- _TRY IT_: Transcribe the records in full.

- _SUPPLIED RECORDS_:
___
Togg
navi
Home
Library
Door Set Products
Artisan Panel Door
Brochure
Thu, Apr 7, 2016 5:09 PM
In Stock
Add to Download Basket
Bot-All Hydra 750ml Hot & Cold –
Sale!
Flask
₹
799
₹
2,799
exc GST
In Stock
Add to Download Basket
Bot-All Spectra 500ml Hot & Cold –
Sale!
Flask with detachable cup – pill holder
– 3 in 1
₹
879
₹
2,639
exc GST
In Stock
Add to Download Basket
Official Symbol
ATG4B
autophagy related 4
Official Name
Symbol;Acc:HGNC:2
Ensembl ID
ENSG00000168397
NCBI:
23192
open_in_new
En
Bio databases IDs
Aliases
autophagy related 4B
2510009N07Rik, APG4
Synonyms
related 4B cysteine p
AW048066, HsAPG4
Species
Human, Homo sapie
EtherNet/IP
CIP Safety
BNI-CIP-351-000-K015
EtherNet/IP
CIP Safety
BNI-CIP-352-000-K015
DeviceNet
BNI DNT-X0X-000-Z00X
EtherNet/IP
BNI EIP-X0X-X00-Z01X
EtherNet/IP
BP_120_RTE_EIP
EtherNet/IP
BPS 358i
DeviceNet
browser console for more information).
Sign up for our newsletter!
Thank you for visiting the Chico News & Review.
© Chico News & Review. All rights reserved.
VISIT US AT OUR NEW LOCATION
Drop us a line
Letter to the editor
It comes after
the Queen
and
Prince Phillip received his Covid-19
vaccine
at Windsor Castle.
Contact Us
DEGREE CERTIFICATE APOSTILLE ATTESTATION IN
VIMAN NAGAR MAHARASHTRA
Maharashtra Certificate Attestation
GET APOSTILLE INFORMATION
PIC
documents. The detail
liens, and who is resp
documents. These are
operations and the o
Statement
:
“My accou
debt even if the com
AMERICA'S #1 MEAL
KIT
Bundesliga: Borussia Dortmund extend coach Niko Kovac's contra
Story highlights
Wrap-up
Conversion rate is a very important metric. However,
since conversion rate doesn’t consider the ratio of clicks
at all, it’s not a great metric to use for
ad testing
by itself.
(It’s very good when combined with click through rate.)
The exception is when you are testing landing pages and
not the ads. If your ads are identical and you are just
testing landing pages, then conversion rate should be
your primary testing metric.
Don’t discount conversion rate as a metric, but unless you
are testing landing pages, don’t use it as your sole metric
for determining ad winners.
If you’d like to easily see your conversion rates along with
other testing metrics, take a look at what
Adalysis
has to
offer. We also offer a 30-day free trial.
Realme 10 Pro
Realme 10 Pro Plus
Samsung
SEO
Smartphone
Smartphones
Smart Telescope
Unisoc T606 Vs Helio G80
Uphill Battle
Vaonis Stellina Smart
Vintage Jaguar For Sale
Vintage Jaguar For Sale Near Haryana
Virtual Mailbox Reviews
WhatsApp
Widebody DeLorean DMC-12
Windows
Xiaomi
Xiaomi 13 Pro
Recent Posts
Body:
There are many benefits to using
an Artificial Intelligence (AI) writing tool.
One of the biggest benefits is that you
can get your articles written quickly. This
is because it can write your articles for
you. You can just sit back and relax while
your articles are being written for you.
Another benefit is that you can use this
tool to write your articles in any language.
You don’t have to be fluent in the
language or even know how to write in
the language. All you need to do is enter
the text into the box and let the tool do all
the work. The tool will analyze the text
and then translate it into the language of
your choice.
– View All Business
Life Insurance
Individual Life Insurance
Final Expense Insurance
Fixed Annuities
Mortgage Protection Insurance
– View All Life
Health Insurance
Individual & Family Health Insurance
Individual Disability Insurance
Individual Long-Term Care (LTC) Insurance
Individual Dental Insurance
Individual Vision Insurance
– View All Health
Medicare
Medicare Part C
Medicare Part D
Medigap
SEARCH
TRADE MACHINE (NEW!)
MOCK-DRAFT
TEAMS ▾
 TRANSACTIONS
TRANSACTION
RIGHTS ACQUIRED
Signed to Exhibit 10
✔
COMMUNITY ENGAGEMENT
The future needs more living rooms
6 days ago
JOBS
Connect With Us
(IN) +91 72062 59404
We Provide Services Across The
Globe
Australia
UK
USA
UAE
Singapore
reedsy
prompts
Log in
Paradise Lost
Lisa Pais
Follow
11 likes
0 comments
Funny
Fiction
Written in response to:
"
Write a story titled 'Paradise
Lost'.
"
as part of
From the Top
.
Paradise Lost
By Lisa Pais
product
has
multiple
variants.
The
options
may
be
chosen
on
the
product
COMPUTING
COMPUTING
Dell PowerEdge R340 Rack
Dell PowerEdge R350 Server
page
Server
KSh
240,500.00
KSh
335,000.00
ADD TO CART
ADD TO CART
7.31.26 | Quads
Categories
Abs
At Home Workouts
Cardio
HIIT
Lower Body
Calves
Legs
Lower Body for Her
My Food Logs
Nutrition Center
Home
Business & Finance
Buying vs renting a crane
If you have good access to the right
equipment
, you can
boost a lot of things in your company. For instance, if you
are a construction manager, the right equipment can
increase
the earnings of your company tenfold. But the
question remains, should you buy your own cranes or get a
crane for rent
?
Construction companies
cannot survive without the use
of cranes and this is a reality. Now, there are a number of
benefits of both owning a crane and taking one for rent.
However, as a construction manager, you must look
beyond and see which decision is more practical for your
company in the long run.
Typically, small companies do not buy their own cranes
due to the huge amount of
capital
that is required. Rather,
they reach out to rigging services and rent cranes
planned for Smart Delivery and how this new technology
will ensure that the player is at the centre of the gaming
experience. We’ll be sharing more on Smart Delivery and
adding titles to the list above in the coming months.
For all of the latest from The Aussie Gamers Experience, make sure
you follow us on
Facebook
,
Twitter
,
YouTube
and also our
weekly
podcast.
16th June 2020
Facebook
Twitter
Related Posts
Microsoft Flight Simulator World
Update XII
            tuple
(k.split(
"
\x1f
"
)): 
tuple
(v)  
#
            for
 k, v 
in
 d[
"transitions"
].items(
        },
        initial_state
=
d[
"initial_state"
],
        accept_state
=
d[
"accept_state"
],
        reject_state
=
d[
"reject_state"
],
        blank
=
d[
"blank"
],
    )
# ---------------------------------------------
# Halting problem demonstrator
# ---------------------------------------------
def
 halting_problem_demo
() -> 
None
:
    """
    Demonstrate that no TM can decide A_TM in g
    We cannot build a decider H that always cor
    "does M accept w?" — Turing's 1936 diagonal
___
- _RESULT BELOW_:
Togg
navi
Home
Library
Door Set Products
Artisan Panel Door
Brochure
Thu, Apr 7, 2016 5:09 PM
In Stock
Add to Download Basket
Bot-All Hydra 750ml Hot & Cold –
Sale!
Flask
₹
799
₹
2,799
exc GST
In Stock
Add to Download Basket
Bot-All Spectra 500ml Hot & Cold –
Sale!
Flask with detachable cup – pill holder
– 3 in 1
₹
879
₹
2,639
exc GST
In Stock
Add to Download Basket
Official Symbol
ATG4B
autophagy related 4
Official Name
Symbol;Acc:HGNC:2
Ensembl ID
ENSG00000168397
NCBI:
23192
open_in_new
En
Bio databases IDs
Aliases
autophagy related 4B
2510009N07Rik, APG4
Synonyms
related 4B cysteine p
AW048066, HsAPG4
Species
Human, Homo sapie
EtherNet/IP
CIP Safety
BNI-CIP-351-000-K015
EtherNet/IP
CIP Safety
BNI-CIP-352-000-K015
DeviceNet
BNI DNT-X0X-000-Z00X
EtherNet/IP
BNI EIP-X0X-X00-Z01X
EtherNet/IP
BP_120_RTE_EIP
EtherNet/IP
BPS 358i
DeviceNet
browser console for more information).
Sign up for our newsletter!
Thank you for visiting the Chico News & Review.
© Chico News & Review. All rights reserved.
VISIT US AT OUR NEW LOCATION
Drop us a line
Letter to the editor
It comes after
the Queen
and
Prince Phillip received his Covid-19
vaccine
at Windsor Castle.
Contact Us
DEGREE CERTIFICATE APOSTILLE ATTESTATION IN
VIMAN NAGAR MAHARASHTRA
Maharashtra Certificate Attestation
GET APOSTILLE INFORMATION
PIC
documents. The detail
liens, and who is resp
documents. These are
operations and the o
Statement
:
“My accou
debt even if the com
AMERICA'S #1 MEAL
KIT
Bundesliga: Borussia Dortmund extend coach Niko Kovac's contra
Story highlights
Wrap-up
Conversion rate is a very important metric. However,
since conversion rate doesn’t consider the ratio of clicks
at all, it’s not a great metric to use for
ad testing
by itself.
(It’s very good when combined with click through rate.)
The exception is when you are testing landing pages and
not the ads. If your ads are identical and you are just
testing landing pages, then conversion rate should be
your primary testing metric.
Don’t discount conversion rate as a metric, but unless you
are testing landing pages, don’t use it as your sole metric
for determining ad winners.
If you’d like to easily see your conversion rates along with
other testing metrics, take a look at what
Adalysis
has to
offer. We also offer a 30-day free trial.
Realme 10 Pro
Realme 10 Pro Plus
Samsung
SEO
Smartphone
Smartphones
Smart Telescope
Unisoc T606 Vs Helio G80
Uphill Battle
Vaonis Stellina Smart
Vintage Jaguar For Sale
Vintage Jaguar For Sale Near Haryana
Virtual Mailbox Reviews
WhatsApp
Widebody DeLorean DMC-12
Windows
Xiaomi
Xiaomi 13 Pro
Recent Posts
Body:
There are many benefits to using
an Artificial Intelligence (AI) writing tool.
One of the biggest benefits is that you
can get your articles written quickly. This
is because it can write your articles for
you. You can just sit back and relax while
your articles are being written for you.
Another benefit is that you can use this
tool to write your articles in any language.
You don’t have to be fluent in the
language or even know how to write in
the language. All you need to do is enter
the text into the box and let the tool do all
the work. The tool will analyze the text
and then translate it into the language of
your choice.
– View All Business
Life Insurance
Individual Life Insurance
Final Expense Insurance
Fixed Annuities
Mortgage Protection Insurance
– View All Life
Health Insurance
Individual & Family Health Insurance
Individual Disability Insurance
Individual Long-Term Care (LTC) Insurance
Individual Dental Insurance
Individual Vision Insurance
– View All Health
Medicare
Medicare Part C
Medicare Part D
Medigap
SEARCH
TRADE MACHINE (NEW!)
MOCK-DRAFT
TEAMS ▾
 TRANSACTIONS
TRANSACTION
RIGHTS ACQUIRED
Signed to Exhibit 10
✔
COMMUNITY ENGAGEMENT
The future needs more living rooms
6 days ago
JOBS
Connect With Us
(IN) +91 72062 59404
We Provide Services Across The
Globe
Australia
UK
USA
UAE
Singapore
reedsy
prompts
Log in
Paradise Lost
Lisa Pais
Follow
11 likes
0 comments
Funny
Fiction
Written in response to:
"
Write a story titled 'Paradise
Lost'.
"
as part of
From the Top
.
Paradise Lost
By Lisa Pais
product
has
multiple
variants.
The
options
may
be
chosen
on
the
product
COMPUTING
COMPUTING
Dell PowerEdge R340 Rack
Dell PowerEdge R350 Server
page
Server
KSh
240,500.00
KSh
335,000.00
ADD TO CART
ADD TO CART
7.31.26 | Quads
Categories
Abs
At Home Workouts
Cardio
HIIT
Lower Body
Calves
Legs
Lower Body for Her
My Food Logs
Nutrition Center
Home
Business & Finance
Buying vs renting a crane
If you have good access to the right
equipment
, you can
boost a lot of things in your company. For instance, if you
are a construction manager, the right equipment can
increase
the earnings of your company tenfold. But the
question remains, should you buy your own cranes or get a
crane for rent
?
Construction companies
cannot survive without the use
of cranes and this is a reality. Now, there are a number of
benefits of both owning a crane and taking one for rent.
However, as a construction manager, you must look
beyond and see which decision is more practical for your
company in the long run.
Typically, small companies do not buy their own cranes
due to the huge amount of
capital
that is required. Rather,
they reach out to rigging services and rent cranes
planned for Smart Delivery and how this new technology
will ensure that the player is at the centre of the gaming
experience. We’ll be sharing more on Smart Delivery and
adding titles to the list above in the coming months.
For all of the latest from The Aussie Gamers Experience, make sure
you follow us on
Facebook
,
Twitter
,
YouTube
and also our
weekly
podcast.
16th June 2020
Facebook
Twitter
Related Posts
Microsoft Flight Simulator World
Update XII
            tuple
(k.split(
"
\x1f
"
)): 
tuple
(v)  
#
            for
 k, v 
in
 d[
"transitions"
].items(
        },
        initial_state
=
d[
"initial_state"
],
        accept_state
=
d[
"accept_state"
],
        reject_state
=
d[
"reject_state"
],
        blank
=
d[
"blank"
],
    )
# ---------------------------------------------
# Halting problem demonstrator
# ---------------------------------------------
def
 halting_problem_demo
() -> 
None
:
    """
    Demonstrate that no TM can decide A_TM in g
    We cannot build a decider H that always cor
    "does M accept w?" — Turing's 1936 diagonal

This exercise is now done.